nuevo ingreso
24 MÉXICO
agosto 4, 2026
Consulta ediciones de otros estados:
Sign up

===

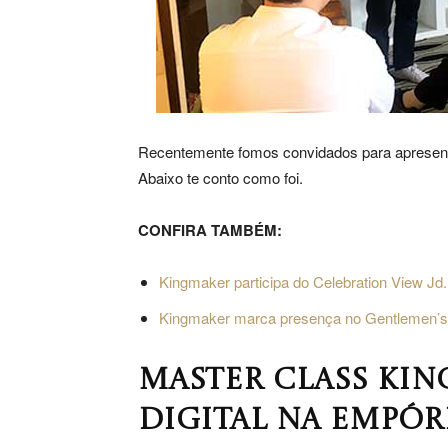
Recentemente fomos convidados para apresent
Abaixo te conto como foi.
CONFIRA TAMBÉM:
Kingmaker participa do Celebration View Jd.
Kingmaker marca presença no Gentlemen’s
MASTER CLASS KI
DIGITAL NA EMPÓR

===

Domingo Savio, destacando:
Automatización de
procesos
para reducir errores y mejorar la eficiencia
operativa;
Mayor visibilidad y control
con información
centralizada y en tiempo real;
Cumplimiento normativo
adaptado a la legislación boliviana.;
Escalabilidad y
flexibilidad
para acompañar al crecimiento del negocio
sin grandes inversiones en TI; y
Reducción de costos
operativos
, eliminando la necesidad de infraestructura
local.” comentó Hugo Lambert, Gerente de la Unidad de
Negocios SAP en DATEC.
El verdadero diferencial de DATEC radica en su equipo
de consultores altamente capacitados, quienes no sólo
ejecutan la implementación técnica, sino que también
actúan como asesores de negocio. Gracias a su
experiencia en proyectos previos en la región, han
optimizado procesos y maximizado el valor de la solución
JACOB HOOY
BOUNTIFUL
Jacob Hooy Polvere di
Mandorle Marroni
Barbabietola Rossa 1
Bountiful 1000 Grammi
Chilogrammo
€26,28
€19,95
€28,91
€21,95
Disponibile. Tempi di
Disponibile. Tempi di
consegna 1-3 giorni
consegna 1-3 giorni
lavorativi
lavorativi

===

ZADANIE PISEMNE: Zapisz bez żadnych zmian wiersze, zaczynając od tego, który zawiera „Recentemente fomos convidados para apresent”, a kończąc na tym, który zawiera „DIGITAL NA EMPÓR”. Oba te wiersze też się liczą.

GOTOWE ĆWICZENIE:
Recentemente fomos convidados para apresent
Abaixo te conto como foi.
CONFIRA TAMBÉM:
Kingmaker participa do Celebration View Jd.
Kingmaker marca presença no Gentlemen’s
MASTER CLASS KI
DIGITAL NA EMPÓR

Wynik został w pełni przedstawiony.